== Request ==
Look for the word "begin" in the entries below, then copy every line that has it.

☆ ☆ ☆ ☆ ☆

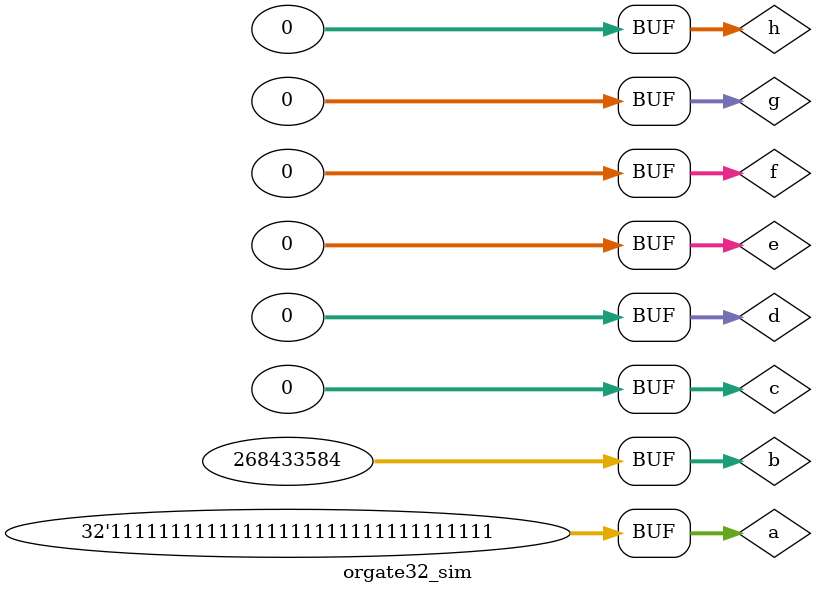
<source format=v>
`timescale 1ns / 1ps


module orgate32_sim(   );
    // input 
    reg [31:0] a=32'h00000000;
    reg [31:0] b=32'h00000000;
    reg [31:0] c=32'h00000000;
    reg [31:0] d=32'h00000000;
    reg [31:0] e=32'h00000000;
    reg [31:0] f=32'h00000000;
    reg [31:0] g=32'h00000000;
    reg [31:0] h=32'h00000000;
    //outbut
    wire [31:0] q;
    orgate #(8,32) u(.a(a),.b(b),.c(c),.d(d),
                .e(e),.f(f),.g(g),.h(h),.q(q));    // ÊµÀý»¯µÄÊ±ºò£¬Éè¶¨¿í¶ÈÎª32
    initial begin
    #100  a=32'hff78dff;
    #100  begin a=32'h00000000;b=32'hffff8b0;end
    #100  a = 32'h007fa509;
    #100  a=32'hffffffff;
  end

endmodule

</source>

☆ ☆ ☆ ☆ ☆

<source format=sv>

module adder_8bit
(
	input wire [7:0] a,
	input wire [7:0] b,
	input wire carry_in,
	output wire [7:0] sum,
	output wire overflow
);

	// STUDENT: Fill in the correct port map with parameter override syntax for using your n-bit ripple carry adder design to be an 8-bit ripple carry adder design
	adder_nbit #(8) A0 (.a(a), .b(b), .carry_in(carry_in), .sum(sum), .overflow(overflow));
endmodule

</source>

☆ ☆ ☆ ☆ ☆

== Solution for this problem ==
    initial begin
    #100  begin a=32'h00000000;b=32'hffff8b0;end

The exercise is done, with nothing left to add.